First of the Vero Beach Projects- The Tamiya F4F-4 Wildcat (1/48th Scale)
I’m not sure what i can say about the Tamiya F4F that hasn’t already been said by others. It marked Tamiya’s return (in a BIG way) to the 48th scale aircraft segment, it filled a ginormous gap in WWII Naval Aviation subjects (and spelled the beginning of a slew of releases from that era), and for the most part, it’s a Hoot to build! I’d characterize the kit as being only ever so slightly more fiddly than Tamiya’s Spitfire I.
it’s a shame that Tamiya didn’t develop their F4F into a full line of Wildcats to include the F4F-3, FM-2, and the French/ British export versions. On the other hand, if you’re a kit manufacturer, you need to make what sells.
This model was my first serious effort at a 48th scale WWII subject, and it kind of started an infatuation with Pacific War, Carrier-Based subjects. I was flight instructing at the time in Florida and this was the first of 5 48th scale projects i started. The aircraft in question depicts James J. “Pug” Sutherland’s “JUNIOR” right before scoring the first US kill of the Solomons campaign, but more significantly the epic duel Pug fought with Saburo Sakai. A fight which came very close to a draw. At the time i had not read Lundstrom’s “The First Team”, so i was not armed with a lot of info on Sutherland’s Wildcat.
I remember first reading about that epic battle when i was in grade school. Not sure which book it was in- might have been “WWII in the Air”, but i remember it was from Sakai’s perspective. I also remember the old Revell “Dogfight Double” release featuring the 72nd scale F4F (which was considered good for its time) pitted against a generic overall green A6M Zero-Sen.
The kit was modified by using a Falcon Vacuform canopy; i added machine gun barrels from hypo needle tubing, nested inside sleeves made from Evergreen tube and installed in the wing (Thank You, Geoff Coughlin!). i also used the last of my PREMIERE injection molded aircraft navigation lights for this build. Finally, i tried making the antenna wire from stretched clear sprue. At the time, i recall it was a pretty cool innovation (credit goes to Bill Bosworth at Accurate Miniatures for suggesting this).
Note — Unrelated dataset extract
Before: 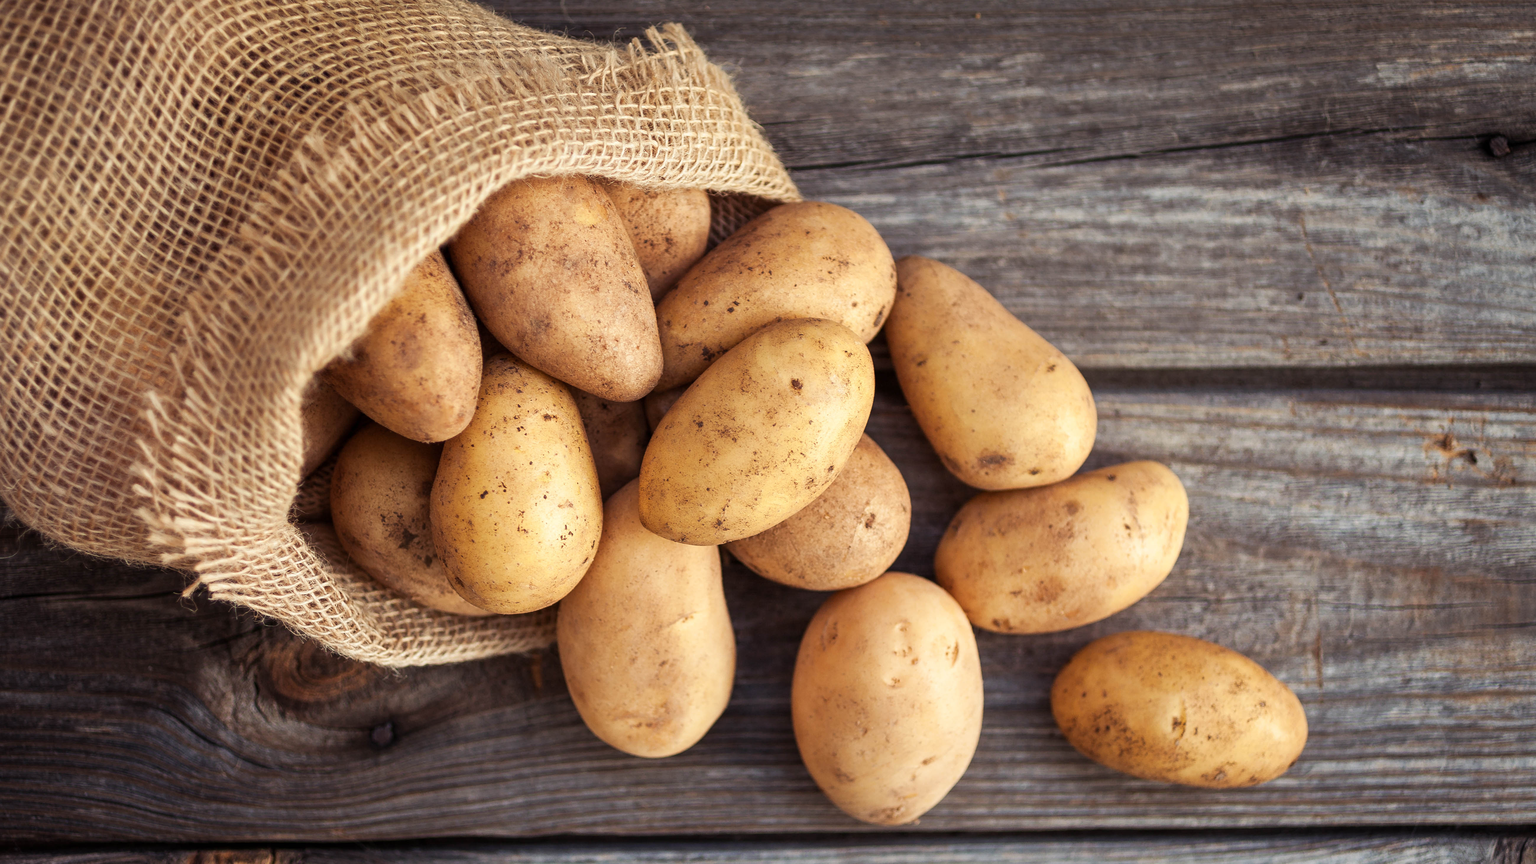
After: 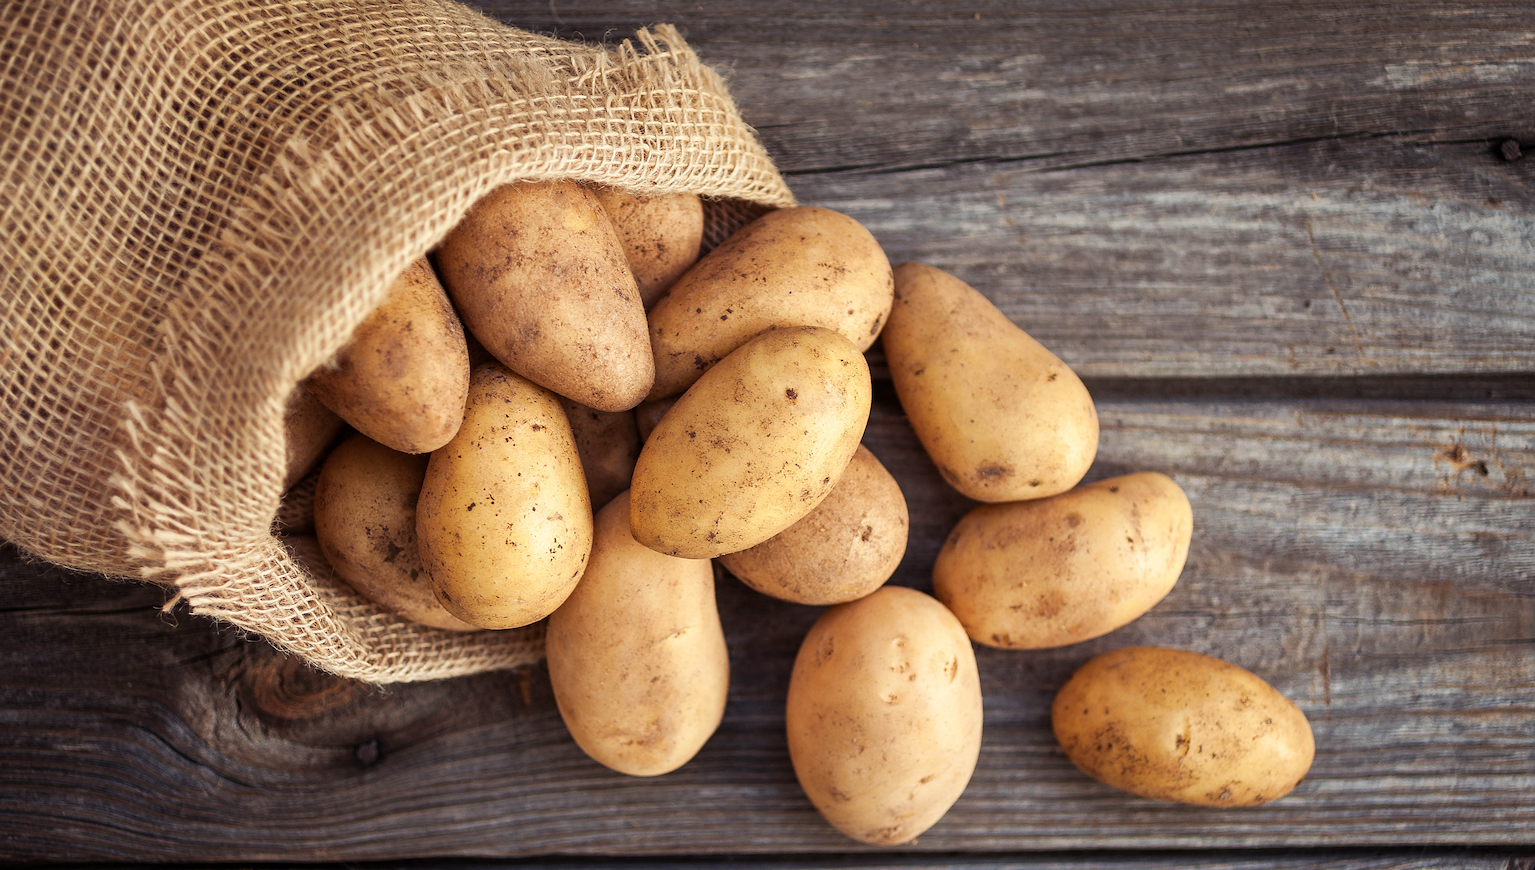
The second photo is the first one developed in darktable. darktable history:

I sanded off the raised rivets on the airframe. Not so much because they were inaccurate or out of scale, but i found that a wash applied over them makes them appear too large and obtrusive. if i were building a pre-war silver painted aircraft i would try to leave those on, since those planes were well maintained and kept clean.
Topside colour was Model Master ANA Blue Gray straight from the bottle. Undersides were originally Model Master Light Gull Gray, but it appeared too dark a contrast with the blue gray, so i overpainted it with Model Master Light Aircraft Gray. It didn’t give me as much of a colour shift when i put the gloss coat of Future over the model.
Decals came from an AeroMaster sheet.
I have another Wildcat, modified to FM-1 Standards waiting in the wings. I’m just looking for the right paint scheme. Have some ideas, but nothing so far that really leaps out at me.
For anyone contemplating a collection of WWII Navy Carrier based subjects, i’d suggest taking on the Tamiya Wildcat first, followed by the Hasegawa F6F Hellcat and SBD. Once those are done, you’re ready to take on the Tamiya Corsair, after that the Accurate Miniatures Avenger, follow up with the Great Wall Hobby TBD, and saving the worst for last, the Special Hobby F2A-3 Buffalo.
Now, if only i could find the motivation to finish my Hasegawa Dauntless…
Hope you likee. Thanks for shopping!